ЧТО СДЕЛАТЬ: Перепишите все записи ниже дословно, строку за строкой, без единого изменения.

Записи элементов макета
· · · · ·
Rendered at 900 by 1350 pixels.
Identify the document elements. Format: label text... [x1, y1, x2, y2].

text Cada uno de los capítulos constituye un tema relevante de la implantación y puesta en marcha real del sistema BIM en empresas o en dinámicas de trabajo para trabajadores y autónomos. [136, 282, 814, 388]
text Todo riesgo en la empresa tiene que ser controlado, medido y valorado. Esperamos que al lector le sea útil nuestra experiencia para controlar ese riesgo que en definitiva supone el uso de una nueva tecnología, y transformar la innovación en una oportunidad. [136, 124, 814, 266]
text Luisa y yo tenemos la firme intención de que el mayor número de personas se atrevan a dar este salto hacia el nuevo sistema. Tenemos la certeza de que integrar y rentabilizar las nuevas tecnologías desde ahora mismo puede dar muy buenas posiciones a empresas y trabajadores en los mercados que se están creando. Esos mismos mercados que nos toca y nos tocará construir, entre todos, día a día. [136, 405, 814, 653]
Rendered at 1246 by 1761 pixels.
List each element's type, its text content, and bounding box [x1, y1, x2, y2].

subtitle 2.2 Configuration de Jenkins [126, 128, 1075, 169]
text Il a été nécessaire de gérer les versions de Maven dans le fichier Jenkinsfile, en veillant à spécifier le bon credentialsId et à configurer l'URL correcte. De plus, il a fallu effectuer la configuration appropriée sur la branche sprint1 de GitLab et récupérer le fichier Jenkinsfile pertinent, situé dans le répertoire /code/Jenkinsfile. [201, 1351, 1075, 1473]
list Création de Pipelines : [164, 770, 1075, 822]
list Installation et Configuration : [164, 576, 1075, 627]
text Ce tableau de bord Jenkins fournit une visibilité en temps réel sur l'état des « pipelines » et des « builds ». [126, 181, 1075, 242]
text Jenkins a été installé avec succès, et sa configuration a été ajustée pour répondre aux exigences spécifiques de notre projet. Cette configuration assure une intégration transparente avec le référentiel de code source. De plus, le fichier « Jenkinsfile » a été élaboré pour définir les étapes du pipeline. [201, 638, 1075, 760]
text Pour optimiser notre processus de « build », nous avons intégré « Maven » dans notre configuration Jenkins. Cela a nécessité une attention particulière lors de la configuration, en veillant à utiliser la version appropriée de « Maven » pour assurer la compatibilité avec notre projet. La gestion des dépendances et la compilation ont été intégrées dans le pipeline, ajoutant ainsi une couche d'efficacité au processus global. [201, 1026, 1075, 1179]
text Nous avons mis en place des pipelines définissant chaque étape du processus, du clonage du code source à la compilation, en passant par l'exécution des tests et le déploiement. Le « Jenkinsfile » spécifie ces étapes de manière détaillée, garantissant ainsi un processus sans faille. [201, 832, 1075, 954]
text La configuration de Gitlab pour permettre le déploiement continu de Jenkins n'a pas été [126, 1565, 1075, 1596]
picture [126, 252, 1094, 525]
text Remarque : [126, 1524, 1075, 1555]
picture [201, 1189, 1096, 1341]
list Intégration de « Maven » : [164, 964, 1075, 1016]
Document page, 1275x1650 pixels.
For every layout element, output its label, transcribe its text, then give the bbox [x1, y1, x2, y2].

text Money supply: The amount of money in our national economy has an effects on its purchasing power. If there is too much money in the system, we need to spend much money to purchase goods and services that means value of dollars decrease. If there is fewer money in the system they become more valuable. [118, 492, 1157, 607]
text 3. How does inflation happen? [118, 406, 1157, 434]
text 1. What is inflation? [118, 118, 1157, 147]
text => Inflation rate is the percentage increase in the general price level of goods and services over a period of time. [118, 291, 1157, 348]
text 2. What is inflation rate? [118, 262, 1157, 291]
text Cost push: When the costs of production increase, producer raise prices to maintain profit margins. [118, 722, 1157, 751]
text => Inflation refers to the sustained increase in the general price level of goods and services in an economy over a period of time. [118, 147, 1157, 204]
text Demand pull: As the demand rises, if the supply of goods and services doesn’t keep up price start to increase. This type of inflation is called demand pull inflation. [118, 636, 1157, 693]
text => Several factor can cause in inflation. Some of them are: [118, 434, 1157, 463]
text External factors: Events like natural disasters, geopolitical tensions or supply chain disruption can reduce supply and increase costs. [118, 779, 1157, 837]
· · · · ·
ПИСЬМЕННЫЙ ОТВЕТ:
Rendered at 900 by 1350 pixels.
Identify the document elements. Format: label text... [x1, y1, x2, y2].

text Cada uno de los capítulos constituye un tema relevante de la implantación y puesta en marcha real del sistema BIM en empresas o en dinámicas de trabajo para trabajadores y autónomos. [136, 282, 814, 388]
text Todo riesgo en la empresa tiene que ser controlado, medido y valorado. Esperamos que al lector le sea útil nuestra experiencia para controlar ese riesgo que en definitiva supone el uso de una nueva tecnología, y transformar la innovación en una oportunidad. [136, 124, 814, 266]
text Luisa y yo tenemos la firme intención de que el mayor número de personas se atrevan a dar este salto hacia el nuevo sistema. Tenemos la certeza de que integrar y rentabilizar las nuevas tecnologías desde ahora mismo puede dar muy buenas posiciones a empresas y trabajadores en los mercados que se están creando. Esos mismos mercados que nos toca y nos tocará construir, entre todos, día a día. [136, 405, 814, 653]
Rendered at 1246 by 1761 pixels.
List each element's type, its text content, and bounding box [x1, y1, x2, y2].

subtitle 2.2 Configuration de Jenkins [126, 128, 1075, 169]
text Il a été nécessaire de gérer les versions de Maven dans le fichier Jenkinsfile, en veillant à spécifier le bon credentialsId et à configurer l'URL correcte. De plus, il a fallu effectuer la configuration appropriée sur la branche sprint1 de GitLab et récupérer le fichier Jenkinsfile pertinent, situé dans le répertoire /code/Jenkinsfile. [201, 1351, 1075, 1473]
list Création de Pipelines : [164, 770, 1075, 822]
list Installation et Configuration : [164, 576, 1075, 627]
text Ce tableau de bord Jenkins fournit une visibilité en temps réel sur l'état des « pipelines » et des « builds ». [126, 181, 1075, 242]
text Jenkins a été installé avec succès, et sa configuration a été ajustée pour répondre aux exigences spécifiques de notre projet. Cette configuration assure une intégration transparente avec le référentiel de code source. De plus, le fichier « Jenkinsfile » a été élaboré pour définir les étapes du pipeline. [201, 638, 1075, 760]
text Pour optimiser notre processus de « build », nous avons intégré « Maven » dans notre configuration Jenkins. Cela a nécessité une attention particulière lors de la configuration, en veillant à utiliser la version appropriée de « Maven » pour assurer la compatibilité avec notre projet. La gestion des dépendances et la compilation ont été intégrées dans le pipeline, ajoutant ainsi une couche d'efficacité au processus global. [201, 1026, 1075, 1179]
text Nous avons mis en place des pipelines définissant chaque étape du processus, du clonage du code source à la compilation, en passant par l'exécution des tests et le déploiement. Le « Jenkinsfile » spécifie ces étapes de manière détaillée, garantissant ainsi un processus sans faille. [201, 832, 1075, 954]
text La configuration de Gitlab pour permettre le déploiement continu de Jenkins n'a pas été [126, 1565, 1075, 1596]
picture [126, 252, 1094, 525]
text Remarque : [126, 1524, 1075, 1555]
picture [201, 1189, 1096, 1341]
list Intégration de « Maven » : [164, 964, 1075, 1016]
Document page, 1275x1650 pixels.
For every layout element, output its label, transcribe its text, then give the bbox [x1, y1, x2, y2].

text Money supply: The amount of money in our national economy has an effects on its purchasing power. If there is too much money in the system, we need to spend much money to purchase goods and services that means value of dollars decrease. If there is fewer money in the system they become more valuable. [118, 492, 1157, 607]
text 3. How does inflation happen? [118, 406, 1157, 434]
text 1. What is inflation? [118, 118, 1157, 147]
text => Inflation rate is the percentage increase in the general price level of goods and services over a period of time. [118, 291, 1157, 348]
text 2. What is inflation rate? [118, 262, 1157, 291]
text Cost push: When the costs of production increase, producer raise prices to maintain profit margins. [118, 722, 1157, 751]
text => Inflation refers to the sustained increase in the general price level of goods and services in an economy over a period of time. [118, 147, 1157, 204]
text Demand pull: As the demand rises, if the supply of goods and services doesn’t keep up price start to increase. This type of inflation is called demand pull inflation. [118, 636, 1157, 693]
text => Several factor can cause in inflation. Some of them are: [118, 434, 1157, 463]
text External factors: Events like natural disasters, geopolitical tensions or supply chain disruption can reduce supply and increase costs. [118, 779, 1157, 837]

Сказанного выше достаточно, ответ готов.